Estou certo de que para os mais velhos não faltaram boas recordações, de
figuras do carnaval brasileiro
que se destacaram em várias frentes,nas
escolas de samba, nos clubes, nos bailes carnavalescos de luxo,
nos desfiles suntuoso, trazendo à
tona a figura encantadora de Clóvis
Bornay, e as de outros nomes conhecidos dos períodos de nosso
carnaval, como Braguinha, Blecaute, Zé
Kéti, Jamelão, João Roberto Kelly.
Me lembro
bem e com saudades dos concursos de bailes de fantasia – visto por mim através da televisão - de luxo onde pontificavam o citado Clóvis Bornay ao lado de seus principais rivais, Evandro de Castro Lima e Mauro Rosas. Ficaram famosas
as vitórias de Bornay nos concurso
do Theatro Municipal do Rio de Janeiro.
O primeiro desfile de carnaval a que assisti no Rio de Janeiro foi em 1965. Creio que na Avenida Presidente Vargas, centro do Rio. Assisti a outros
realizados na Avenida Rio Branco. Depois, com os novos tempos, o carnaval se
institucionalizou, virou máquina de fazer dinheiro, carnaval
mais para turistas, quando
se realizaram e ainda se realizam
no Sambódromo. A partir dessa fase
que chamaria carnaval comercializado deixei de ir às ruas nesses tempos de momos. Nunca,
contudo, perdi o interesse
por essa festa profana.
Obviamente, que os carnavais que mais se me fixaram na
retina foram os do meu tempo de menino e
de adolescente em Teresina. Carnavais
com corsos, os famosos desfiles em carros abertos ladeados
pela assistência humilde que saía
de casa para ver pessoas bonitas, os
endinheirados de então, com as
suas fantasias vistosas e custosas.
Ah,
carnavais de rua de Teresina! Como me divertiram naquele tempo! Quantas risadas! E, por falar de carnaval de Teresina, o que mais
me chamava atenção eram os bailes do Clube dos Diários, da Rua Álvaro Mendes. No meu livro Apenas memórias, a ser lançado pela Editora Litteris, descrevo e narro uma noite de carnaval a que chamei de "Último
carnaval de um adolescente em Teresina.” Falo sobretudo do ambiente feérico, da magia, do encantamento de um baile no Clube dos Diários.
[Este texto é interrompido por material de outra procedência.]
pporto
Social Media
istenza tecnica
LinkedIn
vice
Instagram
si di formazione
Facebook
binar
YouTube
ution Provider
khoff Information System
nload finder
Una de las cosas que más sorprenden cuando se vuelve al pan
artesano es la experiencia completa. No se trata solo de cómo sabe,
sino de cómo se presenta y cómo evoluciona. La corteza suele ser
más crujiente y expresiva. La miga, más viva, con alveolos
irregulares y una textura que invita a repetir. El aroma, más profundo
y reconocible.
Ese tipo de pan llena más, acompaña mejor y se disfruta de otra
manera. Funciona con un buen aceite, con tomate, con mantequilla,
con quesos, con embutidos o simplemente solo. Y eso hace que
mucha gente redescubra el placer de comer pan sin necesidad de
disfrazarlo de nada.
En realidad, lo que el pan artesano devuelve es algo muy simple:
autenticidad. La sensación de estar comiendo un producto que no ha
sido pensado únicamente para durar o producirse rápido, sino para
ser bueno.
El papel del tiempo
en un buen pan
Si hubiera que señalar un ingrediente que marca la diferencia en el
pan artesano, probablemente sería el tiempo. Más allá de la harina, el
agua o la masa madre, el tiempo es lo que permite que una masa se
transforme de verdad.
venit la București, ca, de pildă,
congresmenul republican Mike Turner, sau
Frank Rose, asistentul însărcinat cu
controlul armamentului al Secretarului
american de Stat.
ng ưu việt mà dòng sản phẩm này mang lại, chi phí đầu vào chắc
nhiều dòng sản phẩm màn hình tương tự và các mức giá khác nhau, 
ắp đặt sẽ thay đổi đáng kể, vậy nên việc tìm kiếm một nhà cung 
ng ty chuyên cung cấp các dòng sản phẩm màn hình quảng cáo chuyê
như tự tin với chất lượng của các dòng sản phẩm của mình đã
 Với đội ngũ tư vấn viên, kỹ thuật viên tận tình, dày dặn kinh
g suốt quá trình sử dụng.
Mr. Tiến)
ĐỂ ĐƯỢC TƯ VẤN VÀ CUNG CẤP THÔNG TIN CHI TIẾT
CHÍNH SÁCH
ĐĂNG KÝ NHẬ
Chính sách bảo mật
Só compareci a alguns daqueles bailes de luxo que poderia contar nos dedos. É que meu
pai não
era sócio do Clube dos Diários. As poucas vezes que entrei
naquele famoso Clube da high life de Teresina foram através da
amizade de colegas que eram sócios. A sensação auditiva que mais guardo
daquelas festas carnavalescas ali era o
toque de corneta que sinalizava para o
início dos festejos do Momo.
Mas, há um lado trágico que me fiou de um
dos carnavais do Clube dos Diários. Foi
a morte de um jovem, chamado Almeidinha, que morreu por inalação
excessiva de lança-perfume, creio eu.
Almeidinha era muito jovem
para compreender o perigo de inalar esse perfume tão inebriante.
Na verdade, o perfume de lança-perfume exercia um fascínio
singular para nós daquela época, sobretudo,
na euforia carnavalesca, euforia que misturava as imagens de lindas garotas, de corpos sensuais,
de pernas torneadas, de máscara e de fantasias excitantes, de amores que
despontavam, ou que se desfaziam e até traições de adultos que se
ensaiavam ao ritmo da folia,
dos pulos e dos requebros erógenos
das jovens e jovens adultas culminados
pela bebidas com teor de álcool,
ou mesmo misturadas com o líquido odorizado de lança-perfume.
A tragédia de Almedinha se deu, suponho, por volta do início dos anos 1960.
Foi muito triste para os pais e os
amigos dele, daquele jovem de família de
classe média muito alegre, amigo, receptivo, comunicativo, despojado, companheiro, exemplo de coleguismo sem
falsidades.
Depois desse mergulho rápido no passado de
carnavais, volto ao meu presente de cidadão brasileiro que, agora, em sua casa,está teclando essas impressões rememorativas em tempos bicudos para a
consciência cívica nacional que, de vez em quando, desperta,
em meio da animação carnavalesca, para
um Brasil que chora
as suas próprias desgraças e
execra o comportamento dos seus governantes
nos três níveis de poder.
Concluamos esses comentários, citando três versos do
poema”Carnaval” de Da Costa e Silva (1855-1950) : [...] A vida é uma girândola na alvorada/ ao retinir os guizos de vidro da Folia/ Evoé! Evoé!